WPP, the world's biggest advertising group, has raised fresh fears of a global economic slowdown as it warned of a marked change in behaviour by clients since September.
Sir Martin Sorrell, WPP's chief executive, said it was clear that sentiment had worsened, pointing to big cuts by the car maker Ford, which axed 1,300 UK jobs yesterday, and weak results by the Swiss banking giant Credit Suisse.
Sir Martin explained he has spoken to the bosses of more than two dozen major multi-nationals in recent weeks and "people have just become very, very cautious".
He said: "We don't know why. Most clients saw a significant change in September. It could be that people came back from their holidays in August and looked at the rest of the year and were cautious."
The WPP chief added that it was "correct" to describe this as a global slowdown. He said four macroeconomic factors, which he called "four grey swans", were affecting client behaviour: the eurozone crisis, volatility in the Middle East, a soft landing for the Chinese economy, and the US fiscal deficit.
The swan reference comes from the academic Nassim Nicholas Taleb's book The Black Swan, in which he talked about known factors called "grey swans" and rare, unpredictable factors such as a "black swan".
WPP's own sales growth ground to a halt last month, after increasing by 3 per cent in July and August and by 3.6 per cent during the first half of the year.
"September was flat," said Sir Martin, describing it as "significantly different from July and August".

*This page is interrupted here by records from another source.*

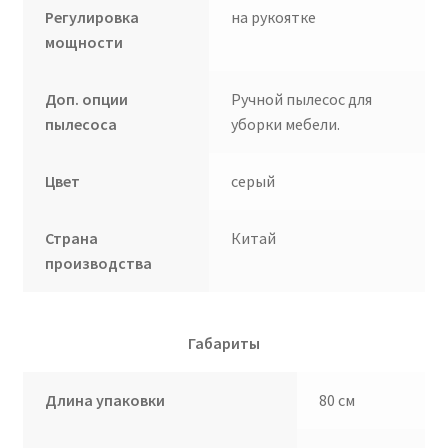
Регулировка
на рукоятке
мощности
Доп. опции
Ручной пылесос для
пылесоса
уборки мебели.
Цвет
серый
Страна
Китай
производства
Габариты
Длина упаковки
80 см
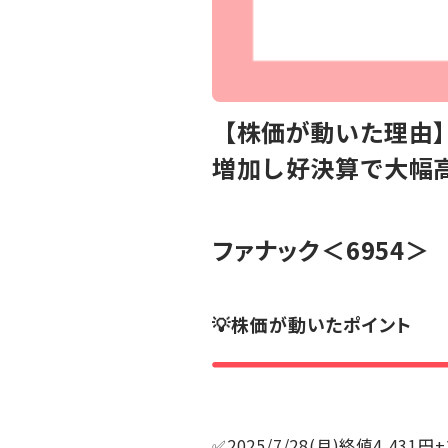
【株価が動いた理由
増加し好決算で大幅
ファナック
＜6954＞
💡株価が動いたポイント
✅2025/7/28(月)終値4,431円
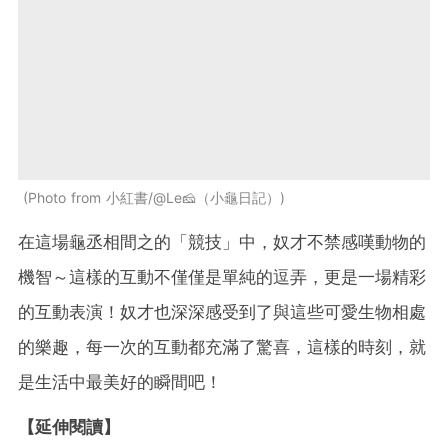
Photo from 小紅書/@Le🧀（小龜日記）
在這場龜丞相間之的「競技」中，奴才不禁感嘆動物的
機智～這樣的互動不僅僅是單純的逗弄，更是一場精彩
的互動表演！奴才也深深感受到了與這些可愛生物相處
的樂趣，每一次的互動都充滿了驚喜，這樣的時刻，就
是生活中最美好的瞬間吧！
【延伸閱讀】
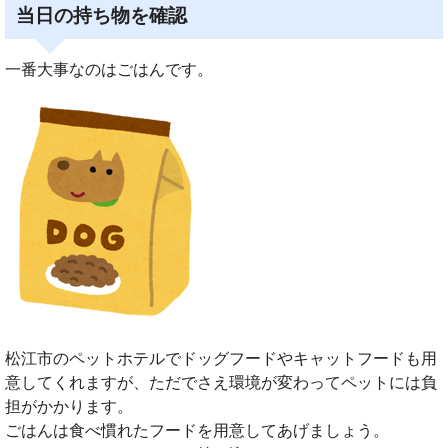
当日の持ち物を確認
一番大事なのはごはんです。
松江市のペットホテルでドッグフードやキャットフードも用
意してくれますが、ただでさえ環境が変わってペットには負
担がかかります。
ごはんは食べ慣れたフードを用意してあげましょう。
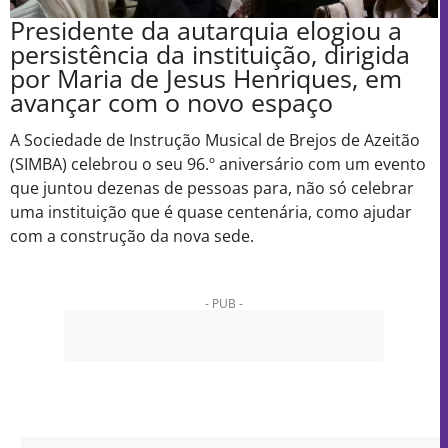
Presidente da autarquia elogiou a
persistência da instituição, dirigida
por Maria de Jesus Henriques, em
avançar com o novo espaço
A Sociedade de Instrução Musical de Brejos de Azeitão
(SIMBA) celebrou o seu 96.º aniversário com um evento
que juntou dezenas de pessoas para, não só celebrar
uma instituição que é quase centenária, como ajudar
com a construção da nova sede.
- PUB -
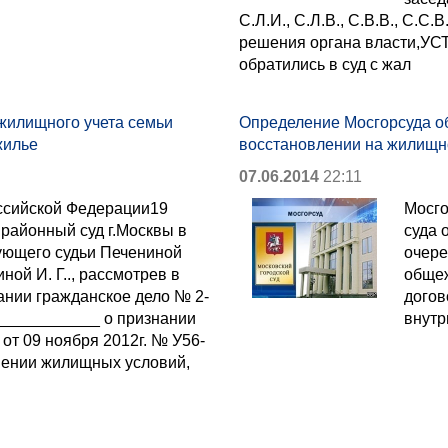
С.Л.И., С.Л.В., С.В.В., С.С
решения органа власти,УСТА
обратились в суд с жал
 жилищного учета семьи
Определение Мосгорсуда об
жилье
восстановлении на жилищн
07.06.2014
22:11
ссийской Федерации19
Мосго
 районный суд г.Москвы в
суда 
ующего судьи Печениной
очере
ной И. Г.., рассмотрев в
общеж
ании гражданское дело № 2-
догов
____________ о признании
внутр
т 09 ноября 2012г. № У56-
чшении жилищных условий,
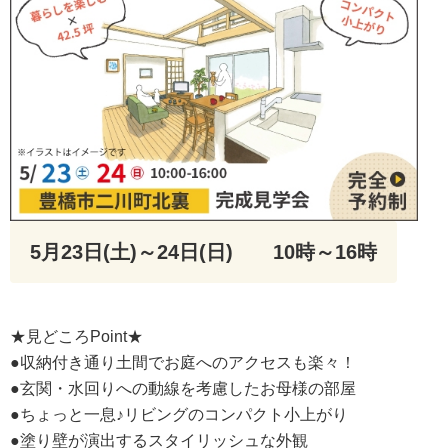
5月23日(土)～24日(日)
10時～16時
★見どころPoint★
●収納付き通り土間でお庭へのアクセスも楽々！
●玄関・水回りへの動線を考慮したお母様の部屋
●ちょっと一息♪リビングのコンパクト小上がり
●塗り壁が演出するスタイリッシュな外観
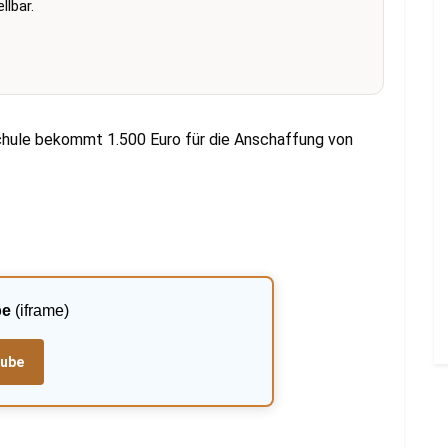
lbar.
chule bekommt 1.500 Euro für die Anschaffung von
be
(iframe)
tube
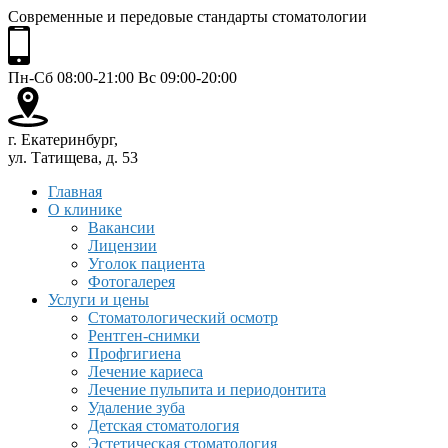
Современные и передовые стандарты стоматологии
Пн-Сб 08:00-21:00 Вс 09:00-20:00
г. Екатеринбург,
ул. Татищева, д. 53
Главная
О клинике
Вакансии
Лицензии
Уголок пациента
Фотогалерея
Услуги и цены
Стоматологический осмотр
Рентген-снимки
Профгигиена
Лечение кариеса
Лечение пульпита и периодонтита
Удаление зуба
Детская стоматология
Эстетическая стоматология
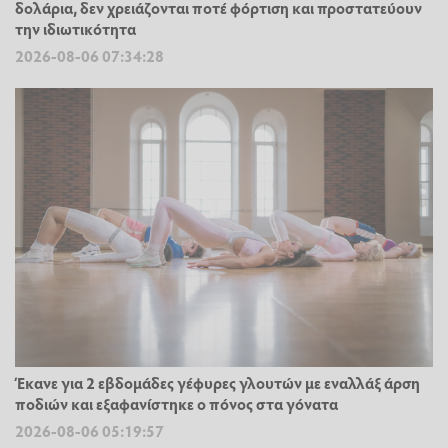
δολάρια, δεν χρειάζονται ποτέ φόρτιση και προστατεύουν
την ιδιωτικότητα
2026-08-06 07:34:28
Έκανε για 2 εβδομάδες γέφυρες γλουτών με εναλλάξ άρση
ποδιών και εξαφανίστηκε ο πόνος στα γόνατα
2026-08-06 05:19:57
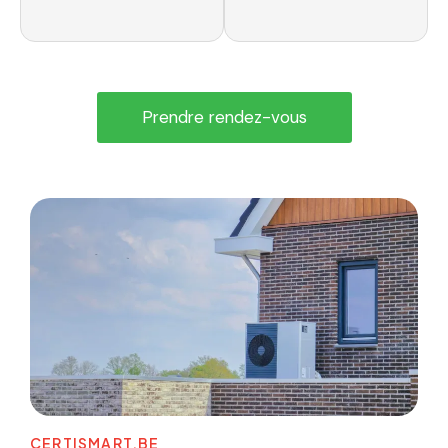
Prendre rendez-vous
CERTISMART.BE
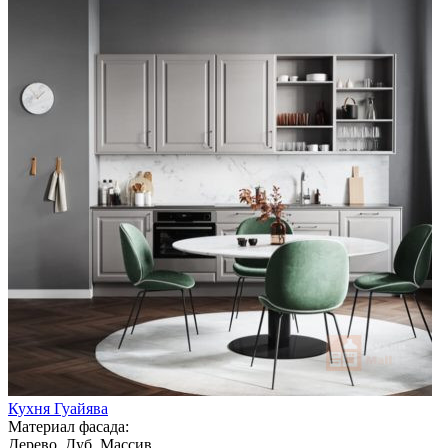
Кухня Гуайява
Материал фасада:
Дерево, Дуб, Массив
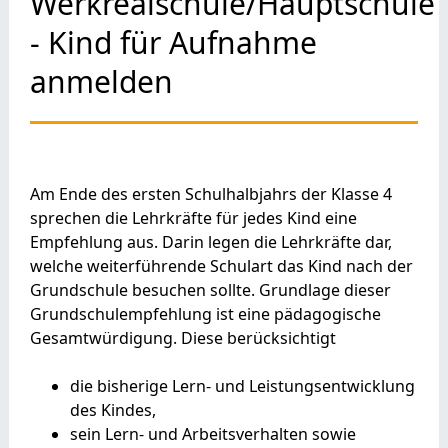
Werkrealschule/Hauptschule
- Kind für Aufnahme
anmelden
Am Ende des ersten Schulhalbjahrs der Klasse 4
sprechen die Lehrkräfte für jedes Kind eine
Empfehlung aus. Darin legen die Lehrkräfte dar,
welche weiterführende Schulart das Kind nach der
Grundschule besuchen sollte.
Grundlage dieser
Grundschulempfehlung ist eine pädagogische
Gesamtwürdigung. Diese berücksichtigt
die bisherige Lern- und Leistungsentwicklung
des Kindes,
sein Lern- und Arbeitsverhalten sowie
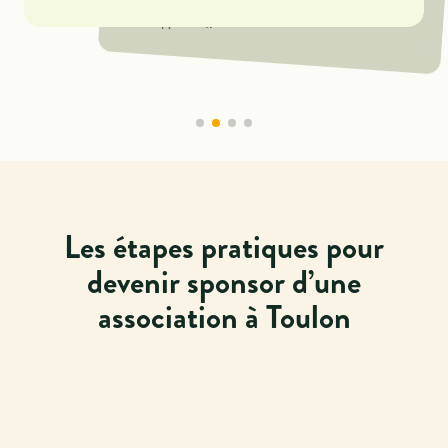
avec une grande variété de partenaires
économiques
et sociaux, décuplant ainsi les possibilités de
développement.
Les étapes pratiques pour
devenir sponsor d’une
association à Toulon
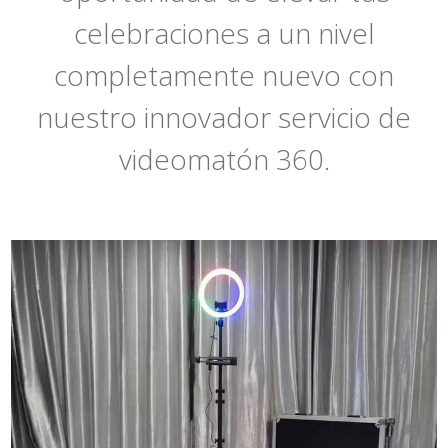
celebraciones a un nivel
completamente nuevo con
nuestro innovador servicio de
videomatón 360.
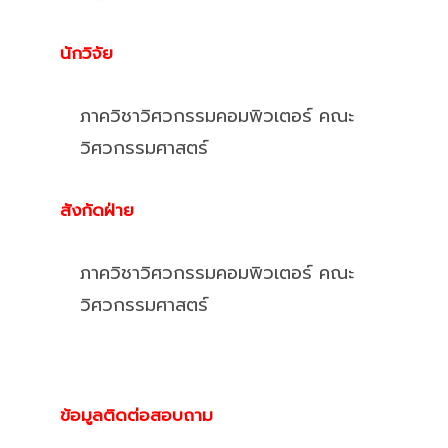
นักวิจัย
ภาควิชาวิศวกรรมคอมพิวเตอร์ คณะ
วิศวกรรมศาสตร์
สังกัดฝ่าย
ภาควิชาวิศวกรรมคอมพิวเตอร์ คณะ
วิศวกรรมศาสตร์
ข้อมูลติดต่อสอบถาม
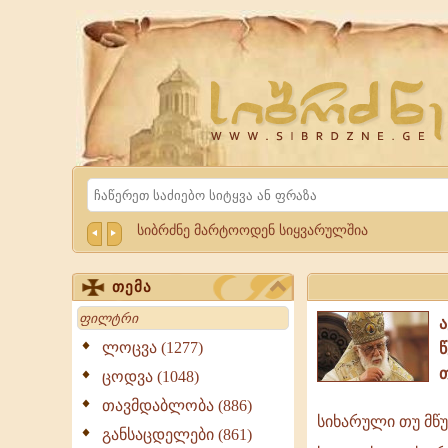
Website
Sibrdzne.ge
Search
სიბრძნე მარტოოდენ სიყვარულშია
თემა
Search
ლოცვა (1277)
ცოდვა (1048)
თავმდაბლობა (886)
სიხარული თუ მწუ
სიხარული
განსაცდელები (861)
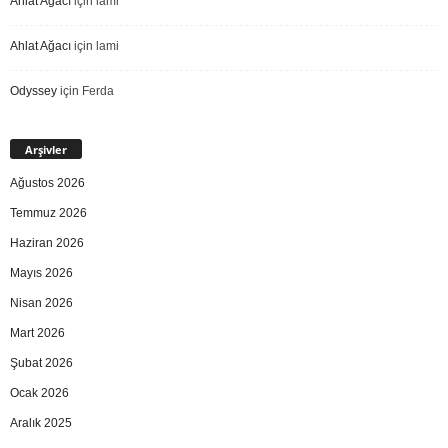
Ahlat Ağacı
için
lami
Ahlat Ağacı
için
lami
Odyssey
için
Ferda
Arşivler
Ağustos 2026
Temmuz 2026
Haziran 2026
Mayıs 2026
Nisan 2026
Mart 2026
Şubat 2026
Ocak 2026
Aralık 2025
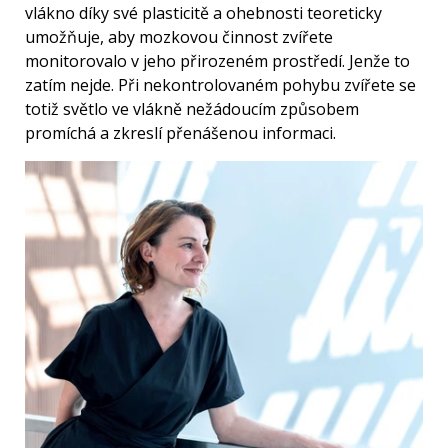
vlákno díky své plasticitě a ohebnosti teoreticky
umožňuje, aby mozkovou činnost zvířete
monitorovalo v jeho přirozeném prostředí. Jenže to
zatím nejde. Při nekontrolovaném pohybu zvířete se
totiž světlo ve vlákně nežádoucím způsobem
promíchá a zkreslí přenášenou informaci.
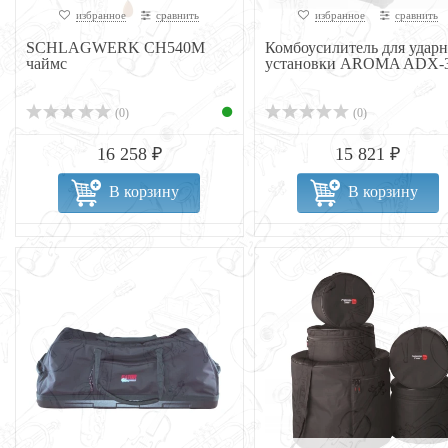
избранное
сравнить
избранное
сравнить
SCHLAGWERK CH540M
Комбоусилитель для удар
чаймс
установки AROMA ADX-
(0)
(0)
16 258 ₽
15 821 ₽
В корзину
В корзину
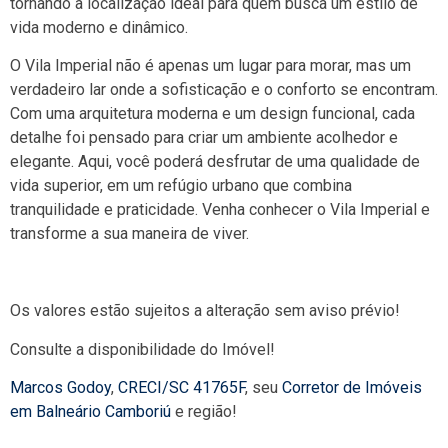
tornando a localização ideal para quem busca um estilo de
vida moderno e dinâmico.
O Vila Imperial não é apenas um lugar para morar, mas um
verdadeiro lar onde a sofisticação e o conforto se encontram.
Com uma arquitetura moderna e um design funcional, cada
detalhe foi pensado para criar um ambiente acolhedor e
elegante. Aqui, você poderá desfrutar de uma qualidade de
vida superior, em um refúgio urbano que combina
tranquilidade e praticidade. Venha conhecer o Vila Imperial e
transforme a sua maneira de viver.
Os valores estão sujeitos a alteração sem aviso prévio!
Consulte a disponibilidade do Imóvel!
Marcos Godoy
,
CRECI/SC 41765F
, seu
Corretor de Imóveis
em Balneário Camboriú
e região!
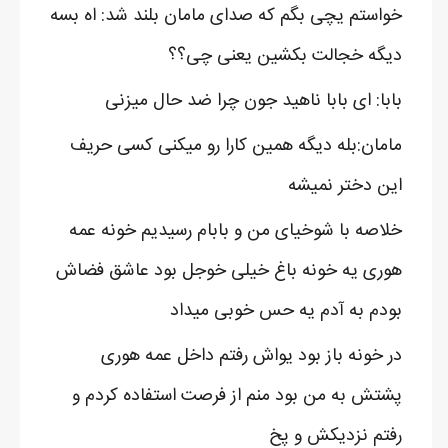
خواستم یچی بگم که صدای مامان بلند شد: اه بسه
دیگه خجالت بکشین یعنی چی؟؟
بابا: ای بابا ناهید جون چرا ضد حال میزنی
مامان:بله دیگه همین کارا رو میکنی کسی حریف
این دختر نمیشه
خلاصه با شوخیای من و بابام رسیدیم خونه عمه
هوری یه خونه باغ خیلی خوجل بود عاشق فضاش
بودم به آدم یه حس خوبی میداد
در خونه باز بود یواش رفتم داخل عمه هوری
پشتش به من بود منم از فرصت استفاده کردم‌ و
رفتم نزدیکش و پخ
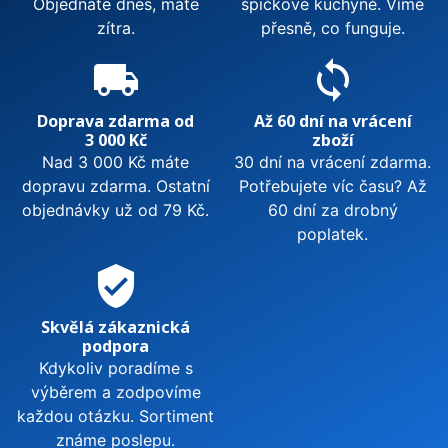
Objednáte dnes, máte
špičkové kuchyně. Víme
zítra.
přesně, co funguje.
local_shipping
sync
Doprava zdarma od
Až 60 dní na vrácení
3 000 Kč
zboží
Nad 3 000 Kč máte
30 dní na vrácení zdarma.
dopravu zdarma. Ostatní
Potřebujete víc času? Až
objednávky už od 79 Kč.
60 dní za drobný
poplatek.
verified_user
Skvělá zákaznická
podpora
Kdykoliv poradíme s
výběrem a zodpovíme
každou otázku. Sortiment
známe poslepu.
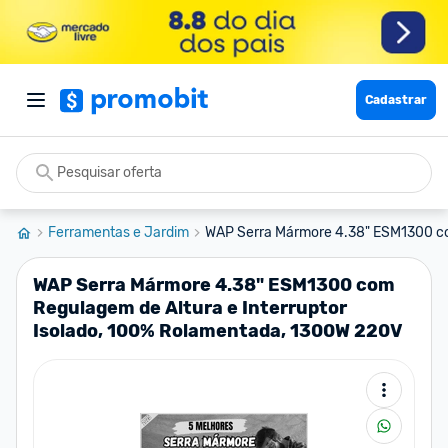
Cadastrar
Ferramentas e Jardim
WAP Serra Mármore 4.38" ESM1300 c
WAP Serra Mármore 4.38" ESM1300 com
Regulagem de Altura e Interruptor
Isolado, 100% Rolamentada, 1300W 220V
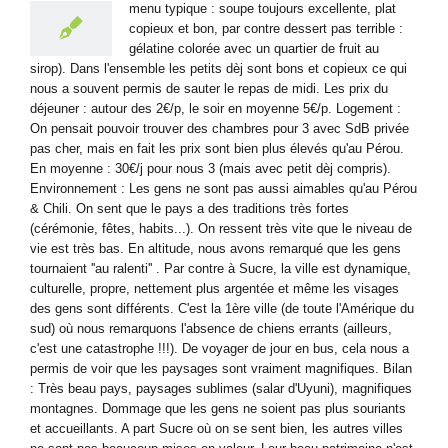
menu typique : soupe toujours excellente, plat
copieux et bon, par contre dessert pas terrible :
gélatine colorée avec un quartier de fruit au
sirop). Dans l'ensemble les petits dèj sont bons et copieux ce qui
nous a souvent permis de sauter le repas de midi. Les prix du
déjeuner : autour des 2€/p, le soir en moyenne 5€/p. Logement :
On pensait pouvoir trouver des chambres pour 3 avec SdB privée
pas cher, mais en fait les prix sont bien plus élevés qu'au Pérou.
En moyenne : 30€/j pour nous 3 (mais avec petit dèj compris).
Environnement : Les gens ne sont pas aussi aimables qu'au Pérou
& Chili. On sent que le pays a des traditions très fortes
(cérémonie, fêtes, habits...). On ressent très vite que le niveau de
vie est très bas. En altitude, nous avons remarqué que les gens
tournaient ''au ralenti'' . Par contre à Sucre, la ville est dynamique,
culturelle, propre, nettement plus argentée et même les visages
des gens sont différents. C'est la 1ère ville (de toute l'Amérique du
sud) où nous remarquons l'absence de chiens errants (ailleurs,
c'est une catastrophe !!!). De voyager de jour en bus, cela nous a
permis de voir que les paysages sont vraiment magnifiques. Bilan
: Très beau pays, paysages sublimes (salar d'Uyuni), magnifiques
montagnes. Dommage que les gens ne soient pas plus souriants
et accueillants. A part Sucre où on se sent bien, les autres villes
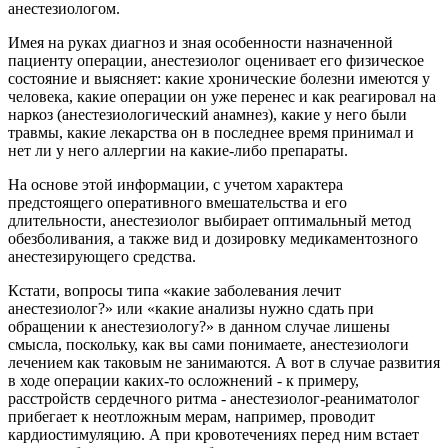
анестезиологом.
Имея на руках диагноз и зная особенности назначенной
пациенту операции, анестезиолог оценивает его физическое
состояние и выясняет: какие хронические болезни имеются у
человека, какие операции он уже перенес и как реагировал на
наркоз (анестезиологический анамнез), какие у него были
травмы, какие лекарства он в последнее время принимал и
нет ли у него аллергии на какие-либо препараты.
На основе этой информации, с учетом характера
предстоящего оперативного вмешательства и его
длительности, анестезиолог выбирает оптимальный метод
обезболивания, а также вид и дозировку медикаментозного
анестезирующего средства.
Кстати, вопросы типа «какие заболевания лечит
анестезиолог?» или «какие анализы нужно сдать при
обращении к анестезиологу?» в данном случае лишены
смысла, поскольку, как вы сами понимаете, анестезиологи
лечением как таковым не занимаются. А вот в случае развития
в ходе операции каких-то осложнений - к примеру,
расстройств сердечного ритма - анестезиолог-реаниматолог
прибегает к неотложным мерам, например, проводит
кардиостимуляцию. А при кровотечениях перед ним встает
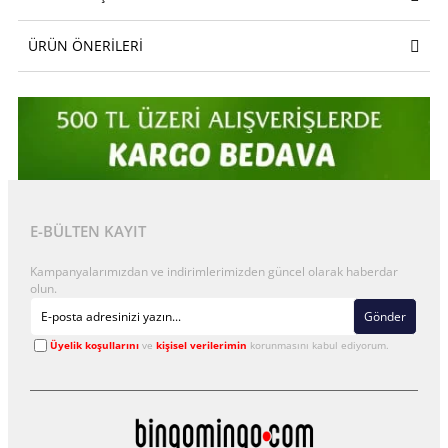
ÜRÜN ÖNERILERI
E-BÜLTEN KAYIT
Kampanyalarımızdan ve indirimlerimizden güncel olarak haberdar
olun.
Gönder
Üyelik koşullarını
ve
kişisel verilerimin
korunmasını kabul ediyorum.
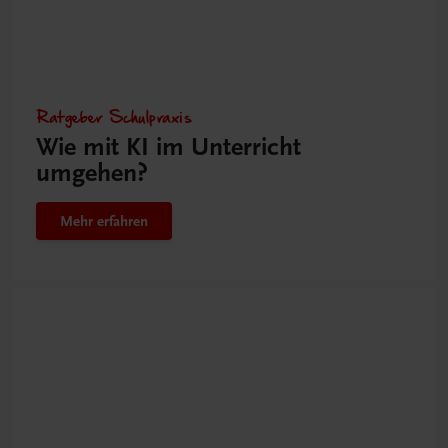
Ratgeber Schulpraxis
Wie mit KI im Unterricht
umgehen?
Mehr erfahren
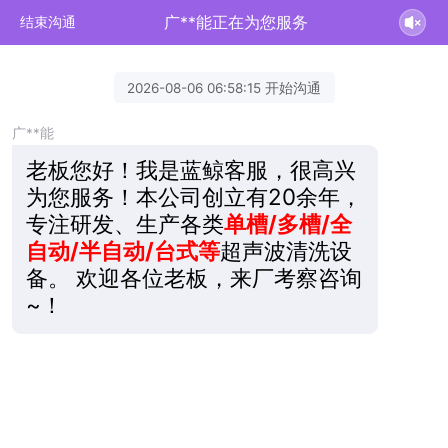
广**能正在为您服务
结束沟通
2026-08-06 06:58:15 开始沟通
广**能
老板您好！我是蓝鲸客服，很高兴
为您服务！本公司创立有20余年，
专注研发、生产各类
单槽/多槽/全
自动/半自动/台式等
超声波清洗设
备。 欢迎各位老板，来厂考察咨询
~！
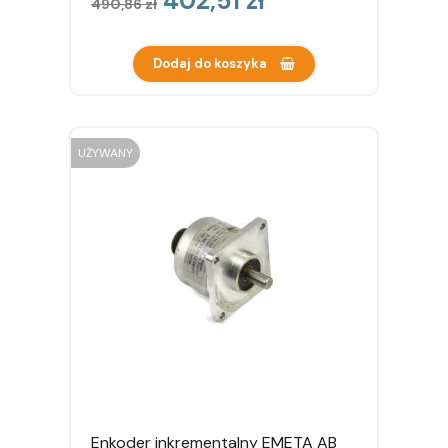
402,51 zł
490,86 zł
podstawowa
Dodaj do koszyka
UŻYWANY
Enkoder inkrementalny EMETA AB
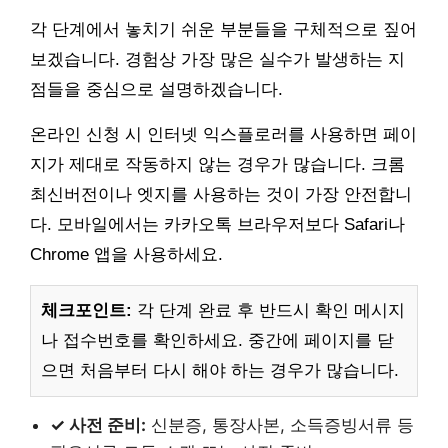
각 단계에서 놓치기 쉬운 부분들을 구체적으로 짚어
보겠습니다. 경험상 가장 많은 실수가 발생하는 지
점들을 중심으로 설명하겠습니다.
온라인 신청 시 인터넷 익스플로러를 사용하면 페이
지가 제대로 작동하지 않는 경우가 많습니다. 크롬
최신버전이나 엣지를 사용하는 것이 가장 안전합니
다. 모바일에서는 카카오톡 브라우저보다 Safari나
Chrome 앱을 사용하세요.
체크포인트:
각 단계 완료 후 반드시 확인 메시지
나 접수번호를 확인하세요. 중간에 페이지를 닫
으면 처음부터 다시 해야 하는 경우가 많습니다.
✓ 사전 준비:
신분증, 통장사본, 소득증빙서류 등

Overall, group sales rose 1.9 per cent in the quarter to £2.5bn. The UK performed well, jumping 4.7 per cent, and that was not only because of the Olympic Games in London. Asia and Latin America were also strong. But North America fell by 0.4 per cent and Western Europe shrank 2.1 per cent.
As a result, WPP has cut its revenue and profit forecast for the rest of the year.
WPP's shares were the third worst fallers on the FTSE 100, dropping by 2.3 per cent or 18.5p to 789.5p.
The advertising group's slowdown is a particular worry for the City because marketing is seen as a barometer of the wider economy and WPP's clients include many of the world's biggest companies, including HSBC, Ford, Vodafone and News Corporation.
Sir Martin warned: "This softness or change that took place in September comes at the worst time," just as clients set their marketing budgets for 2013.
He said the biggest concern among clients was now the ailing state of the US economy rather than the eurozone.